Honduras: un an après un massacre en prison, les survivantes se souviennent
Samantha ne sait toujours pas comment elle a réussi à survivre au massacre de 46 de ses codétenues, il y a tout juste un an dans la seule prison pour femmes du Honduras, pays d'Amérique centrale ravagé par la violence des gangs.
Au matin du 20 juin 2023, dans la prison de Tamara, à 25 km de la capitale Tegucigalpa, des femmes appartenant au gang Barrio 18 ont abattu ou brulé 46 autres détenues du groupe criminel rival de la Mara Salvatrucha (MS-13).
Assise à l'entrée de l'infirmerie de l'établissement, le visage recouvert d'une cagoule noire, Samantha -un nom d'emprunt- raconte à l'AFP avoir commencé ce jour là par "entendre des coups de feu et des cris".

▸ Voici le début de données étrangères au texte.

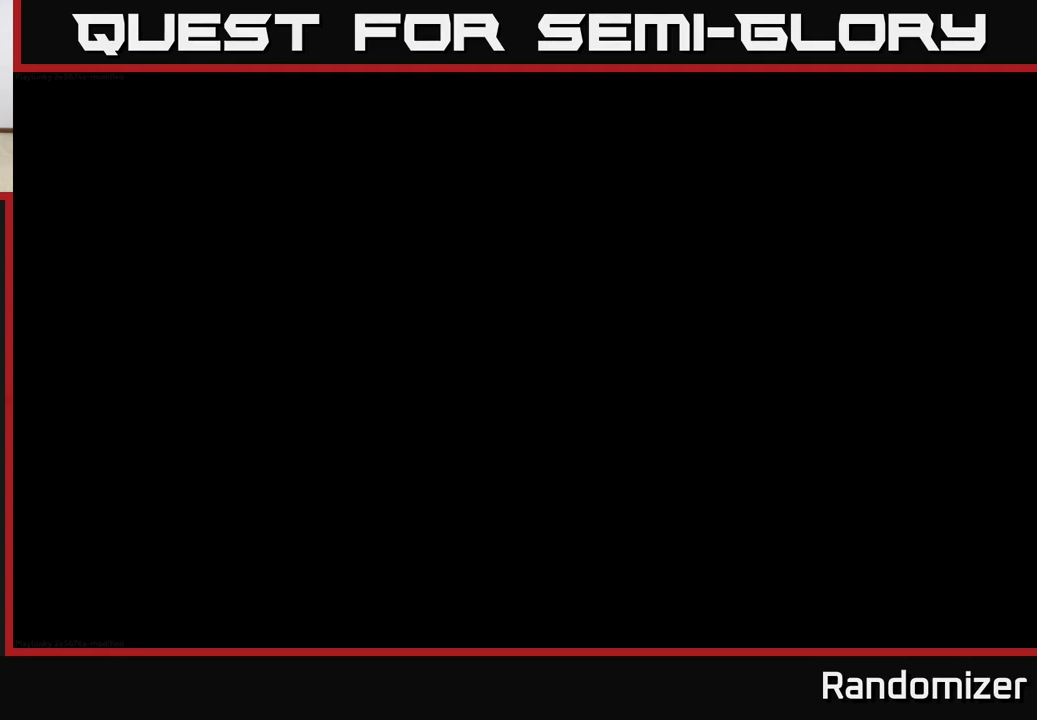
{"buttons": [], "left_stick": "center", "events": []}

Apeurée, avec d'autres détenues elle fait un trou dans le plafond de sa cellule pour s'échapper. Mais, "ce n'était pas une bonne idée", raconte-t-elle, expliquant avoir fait demi-tour sous le feu de tirs nourris.
De retour dans la cellule "nous n'avons fait que prier Dieu. Nous étions encerclées", se souvient la jeune femme de 25 ans, condamnée pour extorsion, qui assure avoir eu la vie sauve grâce à "quelque chose de surnaturel".
Certaine de mourir ce jour-là, alors qu'une codétenue devant elle est touchée par les tirs, elle se souvient du mur derrière elle "plein de trous".
Après le massacre, la présidente du Honduras Xiomara Castro a remplacé la police pénitentiaire, qui aurait laissé entrer des armes dans la prison, par des membres de l'unité d'élite de la police militaire de l'ordre public (PMOP), déployée désormais dans les 25 prisons du pays où sont enfermés quelque 21.000 détenus.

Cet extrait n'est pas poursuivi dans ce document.